[Instructions for the task]
Every line holding "Expenditure" should be copied from the records below.

[Collected data]
■ ■ ■
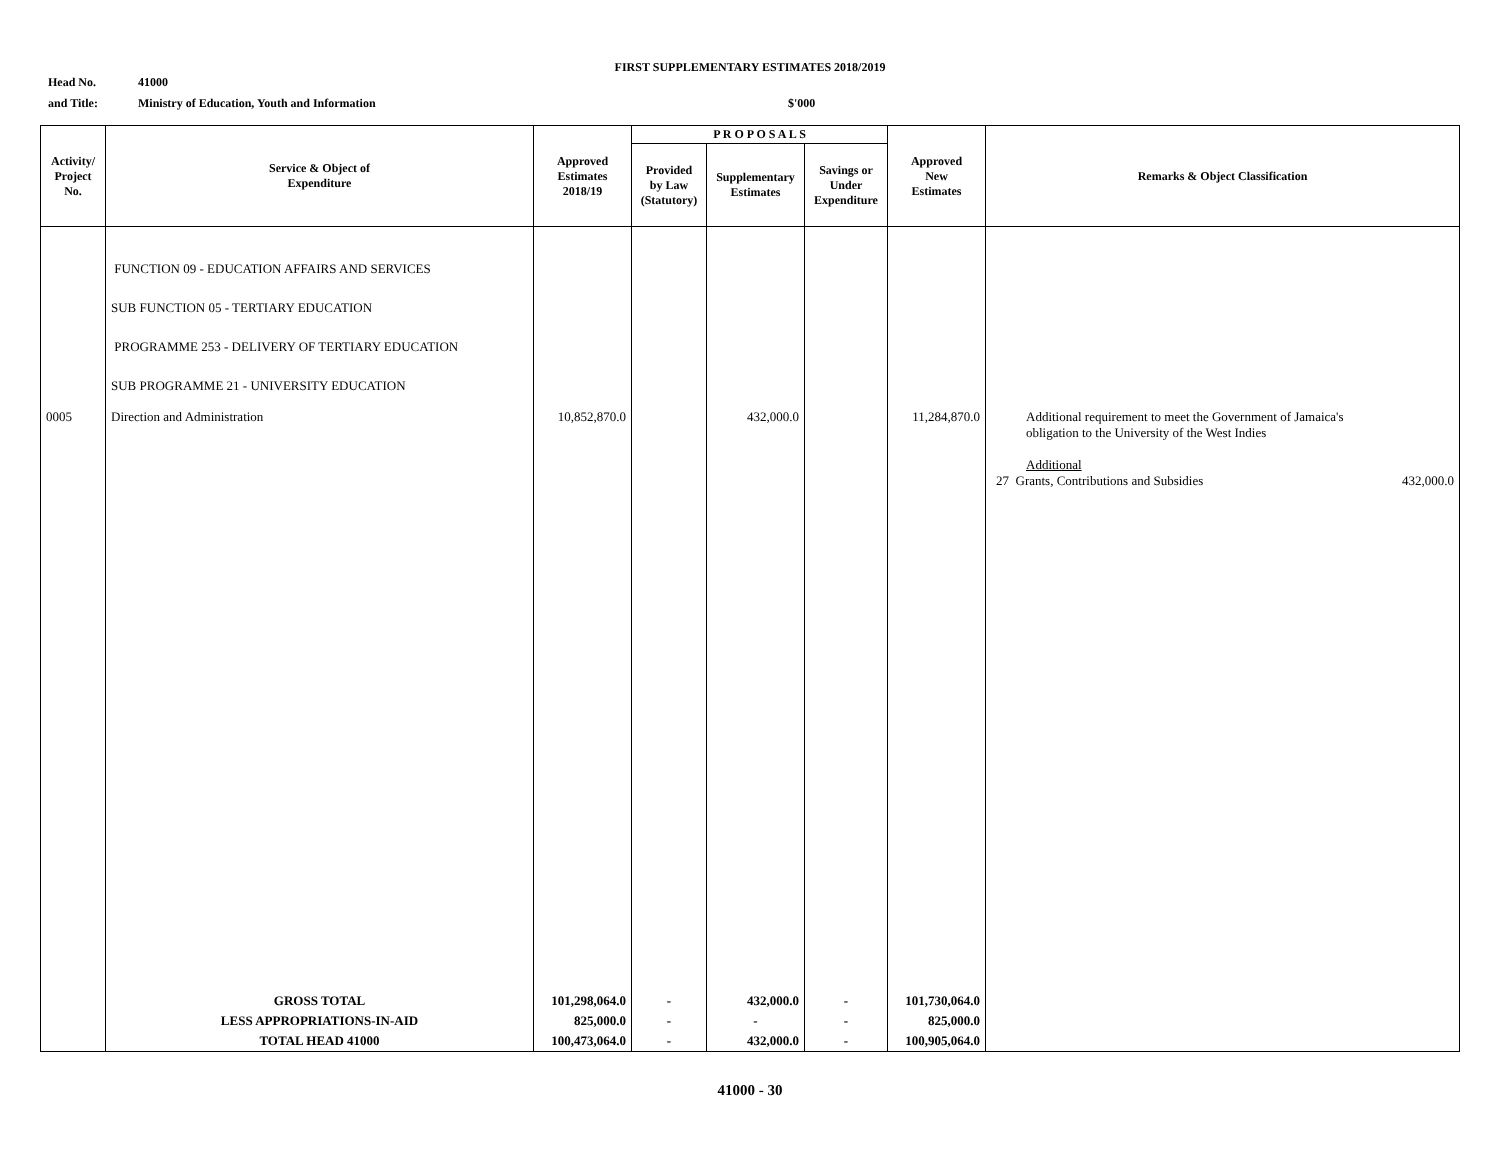FIRST SUPPLEMENTARY ESTIMATES 2018/2019
Head No. 41000
and Title: Ministry of Education, Youth and Information $'000
| Activity/ Project No. | Service & Object of Expenditure | Approved Estimates 2018/19 | P R O P O S A L S | | | Approved New Estimates | Remarks & Object Classification |
| --- | --- | --- | --- | --- | --- | --- | --- |
| | | | Provided by Law (Statutory) | Supplementary Estimates | Savings or Under Expenditure | | |
| | FUNCTION 09 - EDUCATION AFFAIRS AND SERVICES SUB FUNCTION 05 - TERTIARY EDUCATION PROGRAMME 253 - DELIVERY OF TERTIARY EDUCATION SUB PROGRAMME 21 - UNIVERSITY EDUCATION | | | | | | |
| 0005 | Direction and Administration | 10,852,870.0 | | 432,000.0 | | 11,284,870.0 | Additional requirement to meet the Government of Jamaica's obligation to the University of the West Indies Additional 27 Grants, Contributions and Subsidies 432,000.0 |
| | GROSS TOTAL | 101,298,064.0 | - | 432,000.0 | - | 101,730,064.0 | |
| | LESS APPROPRIATIONS-IN-AID | 825,000.0 | - | - | - | 825,000.0 | |
| | TOTAL HEAD 41000 | 100,473,064.0 | - | 432,000.0 | - | 100,905,064.0 | |
41000 - 30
■ ■ ■
[Result of the exercise]
| Activity/ Project No. | Service & Object of Expenditure | Approved Estimates 2018/19 | P R O P O S A L S | | | Approved New Estimates | Remarks & Object Classification |
| | | | Provided by Law (Statutory) | Supplementary Estimates | Savings or Under Expenditure | | |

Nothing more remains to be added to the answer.